読む羅針盤

武久堅さんの『平家物語への羅針盤』(関西学院大学出版会)を読みました。武久さんは私より7歳年長、8歳年長の栃木孝惟さんが頻りに、軍記物語の読みへのファイナルアンサーを書くと言っていたことを思い出し、本書もそういう意図かなと思って開いてみました。私自身、そもそも古典文学は読者が自由に読んでいい、いや文学の読みは(教室以外では)自由であるべきだ、との考えなので、「○○の読み方」とか「○○の手引き」といったタイトルには強烈な抵抗感がありましたが、近年の平家物語研究を見ていると、読者にとって迷妄の叢林を増やすだけといった感があり、研究者のファイナルアンサーを世に問うことも必要なのかも、と考えたりするのです。

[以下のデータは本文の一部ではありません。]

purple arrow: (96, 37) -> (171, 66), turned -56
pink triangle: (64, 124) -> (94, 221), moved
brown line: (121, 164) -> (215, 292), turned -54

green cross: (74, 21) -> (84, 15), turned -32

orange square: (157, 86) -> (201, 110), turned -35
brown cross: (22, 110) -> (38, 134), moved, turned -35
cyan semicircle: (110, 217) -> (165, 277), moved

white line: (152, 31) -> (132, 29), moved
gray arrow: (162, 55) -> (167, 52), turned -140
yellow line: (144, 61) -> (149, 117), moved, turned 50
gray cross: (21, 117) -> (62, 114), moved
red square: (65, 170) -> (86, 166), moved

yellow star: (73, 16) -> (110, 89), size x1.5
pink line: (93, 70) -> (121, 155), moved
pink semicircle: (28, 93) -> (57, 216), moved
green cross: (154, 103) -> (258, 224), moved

本書は、1『平家物語』の「発生」から「成立」「変容」まで 2『平家物語』の全体像 3木曽義仲小論 4『平家物語』の散歩道 5『平家物語』の生き物たち 6建礼門院800年御遠忌 7『平家物語』の旅人 という構成になっていて、1985年以降書いたり話したりして、研究書にまとめた以外の原稿に加筆し配列したものです。武久さんの持説のエッセンスに、ブログに書くような気楽なコラムを併載した形になっています。

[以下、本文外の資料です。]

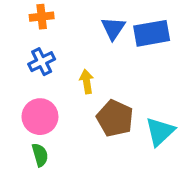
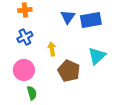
cyan triangle: (160, 132) -> (97, 56), moved
green semicircle: (40, 155) -> (32, 93), moved

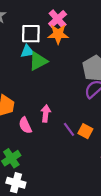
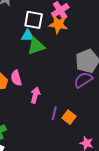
pink semicircle: (25, 125) -> (16, 78), moved
purple line: (69, 129) -> (54, 113), turned 40

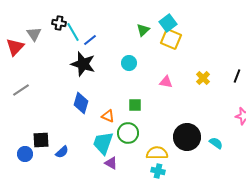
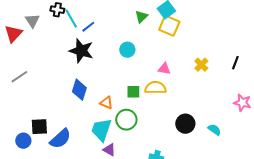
black circle: (187, 137) -> (185, 124), size x0.7
blue semicircle: (62, 152) -> (60, 139), size x1.6
yellow semicircle: (157, 153) -> (155, 88), moved

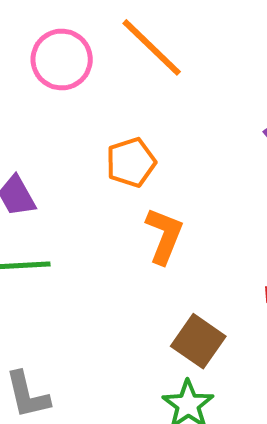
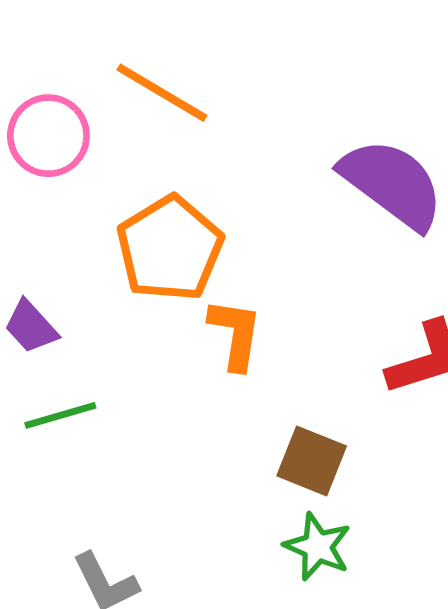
orange pentagon: (131, 162) -> (170, 248), size x1.6

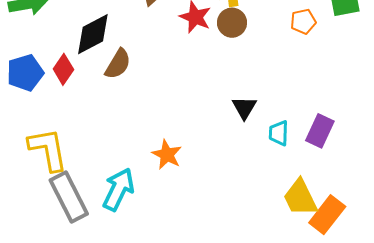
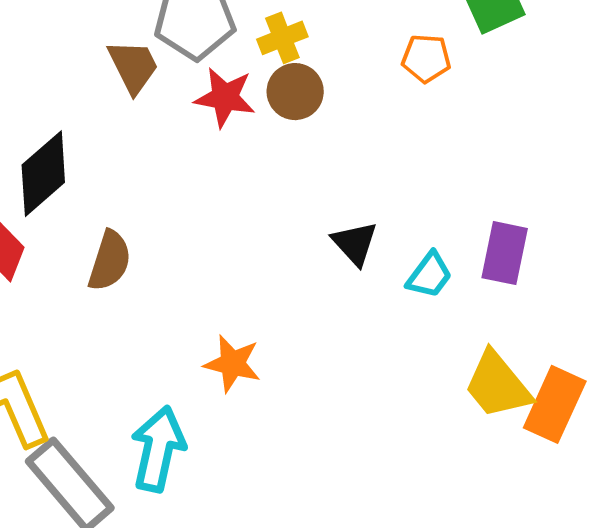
orange pentagon: (303, 21) -> (426, 58), turned 30
brown semicircle: (118, 64) -> (110, 261), moved
cyan trapezoid: (279, 133) -> (429, 275), turned -132

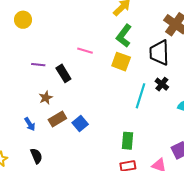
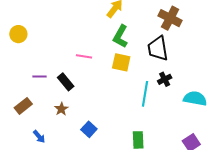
black cross: (162, 84) -> (165, 79), turned 32
brown star: (46, 98) -> (61, 109), moved
brown rectangle: (57, 119) -> (23, 106), moved

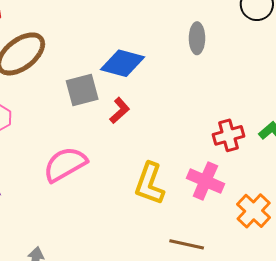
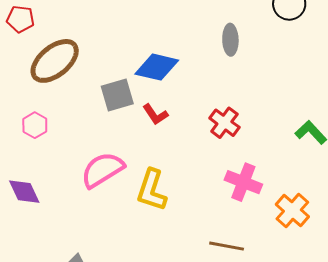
red L-shape: (120, 111) -> (155, 114), turned 100
red cross: (229, 135) -> (224, 123), moved, turned -36
yellow L-shape: (150, 184) -> (152, 190), moved

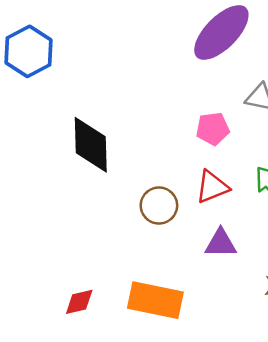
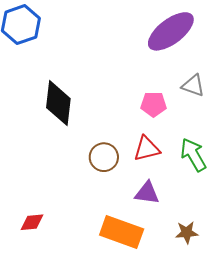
orange rectangle: (155, 300) -> (122, 232), moved

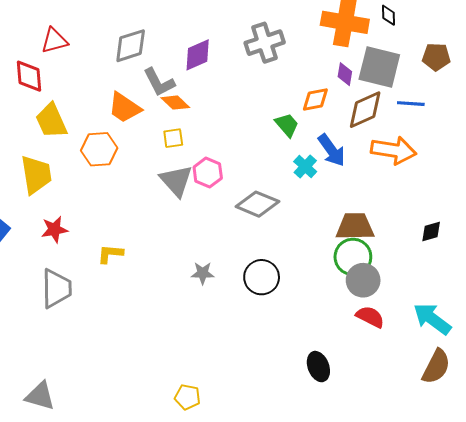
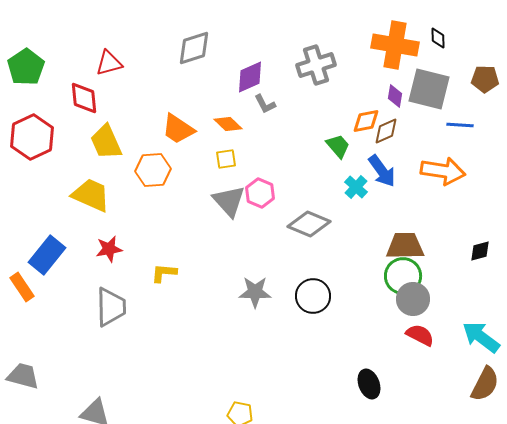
gray diamond: (131, 46) -> (194, 48), moved
gray L-shape: (159, 82) -> (265, 104), moved, size x0.7
brown diamond: (365, 110) -> (386, 131), moved, size x0.7
yellow trapezoid: (36, 175) -> (91, 195), turned -57
gray star: (203, 273) -> (255, 292), size x1.4

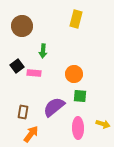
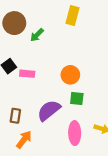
green arrow: (43, 51) -> (37, 35), moved, turned 40

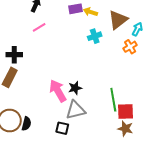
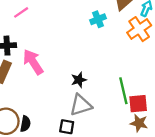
pink line: (39, 27) -> (21, 12), moved
orange cross: (130, 47) -> (139, 29), size x1.5
pink arrow: (58, 91) -> (33, 62), moved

ところどころ現在の研究状況とは合致しない点も見受けられます(読み本系本文を後補という角度からのみ見ること、長門切に一切言及しないこと、p31「歌苑連署事書」の批難を平曲享受のあり方と関連づけること、覚一本が延慶本から編集された、また灌頂巻を覚一自身が編纂したとすること、語り本系本文は琵琶法師の語る詞章をそのまま記したとすることなど)。一方、後白河院が言う建礼門院との「同宿」は男女関係ではない、また『閑居友』の「かの院」は女院ではなく後白河院を指すという指摘は、貴重です。

全体は市民講座の成果ともいうべき本ですが、第1・4・6章は研究者も一読お勧め。